A content strategy is a documented method for deciding what content to create, for whom, on which channels, and how to measure whether it is working. It connects audience needs to specific content decisions and ties those decisions to measurable outcomes. It is not a content calendar or a list of topics; it is the reasoning system that generates those outputs.
How should teams evaluate whether their content strategy is working?
Evaluate against the specific outcomes defined before production started. Awareness content should be measured by reach and engagement. Consideration content by time on page, return visits, and content depth. Conversion content by click-through and conversion rates. A strategy that lacks pre-defined success criteria for each piece cannot be evaluated accurately.
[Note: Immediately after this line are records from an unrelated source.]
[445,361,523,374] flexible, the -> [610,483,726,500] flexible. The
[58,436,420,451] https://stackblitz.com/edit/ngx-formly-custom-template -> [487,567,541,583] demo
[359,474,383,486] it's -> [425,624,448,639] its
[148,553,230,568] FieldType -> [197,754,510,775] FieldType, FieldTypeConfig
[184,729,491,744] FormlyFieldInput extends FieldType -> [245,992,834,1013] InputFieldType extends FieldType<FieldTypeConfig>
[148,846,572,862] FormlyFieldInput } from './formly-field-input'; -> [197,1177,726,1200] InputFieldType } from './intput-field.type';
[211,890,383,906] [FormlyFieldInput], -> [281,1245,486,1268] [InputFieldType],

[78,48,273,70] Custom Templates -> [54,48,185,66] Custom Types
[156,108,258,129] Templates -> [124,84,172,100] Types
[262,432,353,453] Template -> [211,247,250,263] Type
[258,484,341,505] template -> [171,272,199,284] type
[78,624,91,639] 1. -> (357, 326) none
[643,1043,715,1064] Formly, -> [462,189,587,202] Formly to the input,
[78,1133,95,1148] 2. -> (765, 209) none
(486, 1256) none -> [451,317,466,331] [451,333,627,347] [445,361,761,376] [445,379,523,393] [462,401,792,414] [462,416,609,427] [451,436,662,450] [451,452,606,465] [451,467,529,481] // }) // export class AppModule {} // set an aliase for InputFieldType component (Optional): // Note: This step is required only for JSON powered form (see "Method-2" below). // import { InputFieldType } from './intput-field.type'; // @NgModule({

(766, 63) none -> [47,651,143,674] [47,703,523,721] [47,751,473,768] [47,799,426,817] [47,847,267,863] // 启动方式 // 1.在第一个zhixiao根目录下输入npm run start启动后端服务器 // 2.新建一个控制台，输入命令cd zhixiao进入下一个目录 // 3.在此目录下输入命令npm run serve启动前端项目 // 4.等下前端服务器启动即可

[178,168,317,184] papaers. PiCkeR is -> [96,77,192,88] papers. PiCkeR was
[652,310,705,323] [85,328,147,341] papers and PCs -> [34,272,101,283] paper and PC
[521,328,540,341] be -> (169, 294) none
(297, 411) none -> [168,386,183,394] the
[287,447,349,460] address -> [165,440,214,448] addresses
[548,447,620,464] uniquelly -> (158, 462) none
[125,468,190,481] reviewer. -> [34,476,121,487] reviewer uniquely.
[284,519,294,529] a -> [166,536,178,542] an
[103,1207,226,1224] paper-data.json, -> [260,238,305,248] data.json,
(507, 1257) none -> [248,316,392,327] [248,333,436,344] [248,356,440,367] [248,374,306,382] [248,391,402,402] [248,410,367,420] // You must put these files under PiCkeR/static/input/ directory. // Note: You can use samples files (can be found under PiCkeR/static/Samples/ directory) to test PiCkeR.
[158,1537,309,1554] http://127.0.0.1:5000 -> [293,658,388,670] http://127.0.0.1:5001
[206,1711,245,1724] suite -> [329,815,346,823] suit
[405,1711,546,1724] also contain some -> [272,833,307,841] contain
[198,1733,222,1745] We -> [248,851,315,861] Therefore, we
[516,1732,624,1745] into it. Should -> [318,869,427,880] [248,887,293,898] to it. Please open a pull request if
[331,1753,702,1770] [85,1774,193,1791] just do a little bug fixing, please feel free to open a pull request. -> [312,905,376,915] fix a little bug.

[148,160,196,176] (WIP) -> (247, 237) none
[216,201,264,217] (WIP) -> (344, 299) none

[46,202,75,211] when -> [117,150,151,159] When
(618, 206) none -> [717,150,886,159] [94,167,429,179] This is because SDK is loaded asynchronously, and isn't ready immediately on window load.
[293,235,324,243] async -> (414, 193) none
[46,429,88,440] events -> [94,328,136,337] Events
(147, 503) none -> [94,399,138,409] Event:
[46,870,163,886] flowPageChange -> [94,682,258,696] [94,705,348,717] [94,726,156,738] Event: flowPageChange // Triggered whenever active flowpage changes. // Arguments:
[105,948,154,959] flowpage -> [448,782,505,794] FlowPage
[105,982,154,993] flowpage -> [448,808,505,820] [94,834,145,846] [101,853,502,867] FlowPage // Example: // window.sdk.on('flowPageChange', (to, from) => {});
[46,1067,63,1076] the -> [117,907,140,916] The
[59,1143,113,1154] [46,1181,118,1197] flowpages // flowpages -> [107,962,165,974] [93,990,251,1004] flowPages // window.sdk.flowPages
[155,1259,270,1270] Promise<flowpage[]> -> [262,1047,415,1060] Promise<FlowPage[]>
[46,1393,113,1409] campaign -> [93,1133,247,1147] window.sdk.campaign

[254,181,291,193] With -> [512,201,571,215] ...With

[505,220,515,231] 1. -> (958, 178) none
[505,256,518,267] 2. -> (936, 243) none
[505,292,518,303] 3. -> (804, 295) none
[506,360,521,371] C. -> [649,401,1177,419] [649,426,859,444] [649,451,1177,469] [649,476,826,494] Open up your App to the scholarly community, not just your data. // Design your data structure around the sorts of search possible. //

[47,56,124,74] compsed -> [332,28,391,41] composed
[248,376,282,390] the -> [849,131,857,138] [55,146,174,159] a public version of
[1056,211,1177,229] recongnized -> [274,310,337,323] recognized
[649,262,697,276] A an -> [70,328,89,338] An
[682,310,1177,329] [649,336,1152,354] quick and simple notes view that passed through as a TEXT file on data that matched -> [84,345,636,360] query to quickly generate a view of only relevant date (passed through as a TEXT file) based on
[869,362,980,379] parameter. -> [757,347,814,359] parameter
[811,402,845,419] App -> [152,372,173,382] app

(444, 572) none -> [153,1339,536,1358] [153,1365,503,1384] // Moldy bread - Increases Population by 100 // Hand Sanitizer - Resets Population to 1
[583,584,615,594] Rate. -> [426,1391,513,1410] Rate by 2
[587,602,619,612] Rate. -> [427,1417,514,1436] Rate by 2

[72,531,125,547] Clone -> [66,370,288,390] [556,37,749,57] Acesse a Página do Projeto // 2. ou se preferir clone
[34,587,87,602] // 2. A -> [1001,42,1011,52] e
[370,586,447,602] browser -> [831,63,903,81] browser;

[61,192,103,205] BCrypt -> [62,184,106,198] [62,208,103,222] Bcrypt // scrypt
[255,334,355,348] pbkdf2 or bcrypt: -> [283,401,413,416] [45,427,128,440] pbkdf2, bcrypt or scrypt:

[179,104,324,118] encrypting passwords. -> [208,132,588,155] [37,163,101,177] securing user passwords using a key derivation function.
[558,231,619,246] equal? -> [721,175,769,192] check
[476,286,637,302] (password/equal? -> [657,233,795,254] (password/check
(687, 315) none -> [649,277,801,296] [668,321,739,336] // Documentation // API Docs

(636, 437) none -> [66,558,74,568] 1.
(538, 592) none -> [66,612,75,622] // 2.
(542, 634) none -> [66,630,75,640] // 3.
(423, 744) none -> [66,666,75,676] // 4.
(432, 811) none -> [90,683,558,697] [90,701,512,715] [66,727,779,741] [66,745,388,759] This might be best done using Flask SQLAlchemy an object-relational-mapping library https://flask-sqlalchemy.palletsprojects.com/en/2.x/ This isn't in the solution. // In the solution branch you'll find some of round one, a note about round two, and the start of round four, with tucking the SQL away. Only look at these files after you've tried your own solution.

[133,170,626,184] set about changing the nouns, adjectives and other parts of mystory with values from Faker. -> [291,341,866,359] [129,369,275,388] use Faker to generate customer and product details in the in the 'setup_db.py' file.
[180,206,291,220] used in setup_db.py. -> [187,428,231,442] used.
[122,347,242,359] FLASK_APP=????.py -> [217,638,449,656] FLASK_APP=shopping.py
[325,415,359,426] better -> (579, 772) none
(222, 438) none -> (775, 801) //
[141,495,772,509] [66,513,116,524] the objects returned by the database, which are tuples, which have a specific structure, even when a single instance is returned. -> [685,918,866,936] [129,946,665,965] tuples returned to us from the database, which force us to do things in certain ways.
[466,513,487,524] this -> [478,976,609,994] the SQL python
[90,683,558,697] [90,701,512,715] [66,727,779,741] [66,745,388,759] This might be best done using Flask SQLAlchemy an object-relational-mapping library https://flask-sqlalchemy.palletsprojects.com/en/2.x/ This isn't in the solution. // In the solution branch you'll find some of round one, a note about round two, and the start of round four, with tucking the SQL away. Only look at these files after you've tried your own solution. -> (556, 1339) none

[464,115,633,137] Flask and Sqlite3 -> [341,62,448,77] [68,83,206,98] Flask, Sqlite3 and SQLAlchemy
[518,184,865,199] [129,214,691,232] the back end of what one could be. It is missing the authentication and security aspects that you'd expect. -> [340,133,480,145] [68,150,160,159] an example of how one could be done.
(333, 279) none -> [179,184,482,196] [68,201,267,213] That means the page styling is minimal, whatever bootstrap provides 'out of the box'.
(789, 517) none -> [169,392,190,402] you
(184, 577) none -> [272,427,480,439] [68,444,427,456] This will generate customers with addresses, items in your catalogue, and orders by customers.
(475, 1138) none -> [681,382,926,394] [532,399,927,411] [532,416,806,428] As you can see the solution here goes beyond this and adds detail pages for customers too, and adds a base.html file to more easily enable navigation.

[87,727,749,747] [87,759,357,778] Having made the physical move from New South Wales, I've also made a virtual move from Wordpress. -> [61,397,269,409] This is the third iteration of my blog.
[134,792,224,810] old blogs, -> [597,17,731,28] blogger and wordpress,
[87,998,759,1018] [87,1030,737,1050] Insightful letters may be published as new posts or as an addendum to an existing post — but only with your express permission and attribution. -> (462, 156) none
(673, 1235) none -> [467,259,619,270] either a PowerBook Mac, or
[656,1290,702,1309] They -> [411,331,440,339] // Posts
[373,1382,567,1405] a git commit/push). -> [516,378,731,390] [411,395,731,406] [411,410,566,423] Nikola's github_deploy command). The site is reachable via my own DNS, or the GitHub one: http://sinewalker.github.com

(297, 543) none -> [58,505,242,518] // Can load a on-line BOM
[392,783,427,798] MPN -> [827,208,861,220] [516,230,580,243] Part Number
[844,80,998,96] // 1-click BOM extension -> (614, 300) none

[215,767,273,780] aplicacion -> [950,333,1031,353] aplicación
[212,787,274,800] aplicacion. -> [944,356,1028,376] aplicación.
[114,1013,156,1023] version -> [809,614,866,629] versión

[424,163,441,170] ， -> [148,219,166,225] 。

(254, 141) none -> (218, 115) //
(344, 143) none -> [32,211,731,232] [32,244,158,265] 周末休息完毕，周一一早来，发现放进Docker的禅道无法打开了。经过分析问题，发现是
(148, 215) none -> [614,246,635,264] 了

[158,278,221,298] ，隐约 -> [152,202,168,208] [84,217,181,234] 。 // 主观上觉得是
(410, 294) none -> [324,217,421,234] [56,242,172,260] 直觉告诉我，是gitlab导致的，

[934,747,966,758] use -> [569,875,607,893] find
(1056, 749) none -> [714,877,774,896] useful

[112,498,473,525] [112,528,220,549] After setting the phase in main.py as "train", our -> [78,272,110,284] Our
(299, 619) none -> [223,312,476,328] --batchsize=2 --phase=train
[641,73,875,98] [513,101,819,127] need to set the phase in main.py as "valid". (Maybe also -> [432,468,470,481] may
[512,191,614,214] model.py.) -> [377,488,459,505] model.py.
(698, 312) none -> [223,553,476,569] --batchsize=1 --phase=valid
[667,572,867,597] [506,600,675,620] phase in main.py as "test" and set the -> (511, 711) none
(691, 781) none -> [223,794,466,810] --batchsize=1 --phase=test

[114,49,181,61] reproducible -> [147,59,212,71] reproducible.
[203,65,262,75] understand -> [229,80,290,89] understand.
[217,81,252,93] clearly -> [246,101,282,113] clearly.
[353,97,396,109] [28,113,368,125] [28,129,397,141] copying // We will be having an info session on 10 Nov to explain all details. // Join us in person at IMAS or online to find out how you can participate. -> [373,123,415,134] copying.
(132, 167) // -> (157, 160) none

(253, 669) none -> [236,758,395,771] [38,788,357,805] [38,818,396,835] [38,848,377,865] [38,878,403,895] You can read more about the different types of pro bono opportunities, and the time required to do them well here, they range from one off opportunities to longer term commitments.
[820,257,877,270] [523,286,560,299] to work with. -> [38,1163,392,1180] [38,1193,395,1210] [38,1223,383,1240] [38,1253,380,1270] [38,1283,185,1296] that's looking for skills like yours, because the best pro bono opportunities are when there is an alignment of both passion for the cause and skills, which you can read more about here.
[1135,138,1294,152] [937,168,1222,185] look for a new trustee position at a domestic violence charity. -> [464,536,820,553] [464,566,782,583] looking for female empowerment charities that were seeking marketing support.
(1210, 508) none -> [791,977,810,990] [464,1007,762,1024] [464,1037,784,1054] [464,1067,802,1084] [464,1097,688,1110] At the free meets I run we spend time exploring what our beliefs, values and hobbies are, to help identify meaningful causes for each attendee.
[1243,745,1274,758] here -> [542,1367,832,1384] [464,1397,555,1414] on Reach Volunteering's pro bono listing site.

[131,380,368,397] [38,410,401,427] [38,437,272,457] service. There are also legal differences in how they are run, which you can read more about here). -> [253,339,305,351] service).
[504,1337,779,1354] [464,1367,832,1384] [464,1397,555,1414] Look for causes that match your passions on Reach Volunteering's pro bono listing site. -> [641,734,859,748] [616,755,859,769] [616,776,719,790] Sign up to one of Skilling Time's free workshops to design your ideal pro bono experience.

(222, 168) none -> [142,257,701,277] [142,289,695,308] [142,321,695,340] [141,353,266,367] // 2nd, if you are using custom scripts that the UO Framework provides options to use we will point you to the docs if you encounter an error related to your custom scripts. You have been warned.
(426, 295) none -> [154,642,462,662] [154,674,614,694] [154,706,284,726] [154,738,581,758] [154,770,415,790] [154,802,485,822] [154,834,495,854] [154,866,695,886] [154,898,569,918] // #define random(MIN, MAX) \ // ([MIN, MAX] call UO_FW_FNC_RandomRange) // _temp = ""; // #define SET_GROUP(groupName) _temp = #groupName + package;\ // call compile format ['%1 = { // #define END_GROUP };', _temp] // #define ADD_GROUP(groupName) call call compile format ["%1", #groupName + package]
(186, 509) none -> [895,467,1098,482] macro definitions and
What mistakes should teams avoid when building a content strategy?
The most common mistakes are: skipping the diagnostic audit and building on top of existing gaps or duplication; defining the audience too broadly to make useful content decisions; selecting topics based on volume alone without checking whether the team has genuine expertise; and failing to document the reasoning behind decisions, which makes the strategy impossible to improve or hand off.
How does a broader publishing plan relate to a content strategy?
A publishing plan or editorial calendar is an output of a content strategy, not the strategy itself. The strategy defines the audience, the evidence base, the topic selection criteria, and the measurement framework. The calendar schedules the execution of decisions already made. Teams that start with a calendar and work backwards rarely produce coherent, evidence-grounded plans.
How does AI search change the requirements for a content strategy?
AI-generated search results surface content based on entity clarity, named specificity, and consistent positioning across sources, not keyword density alone. This means content that is vague, inconsistently branded, or lacks real proof points is less likely to be cited or summarised accurately by AI systems. A content strategy built for AI search visibility should prioritise citable language, named entities, and evidence-backed claims at the piece level, not just the category level.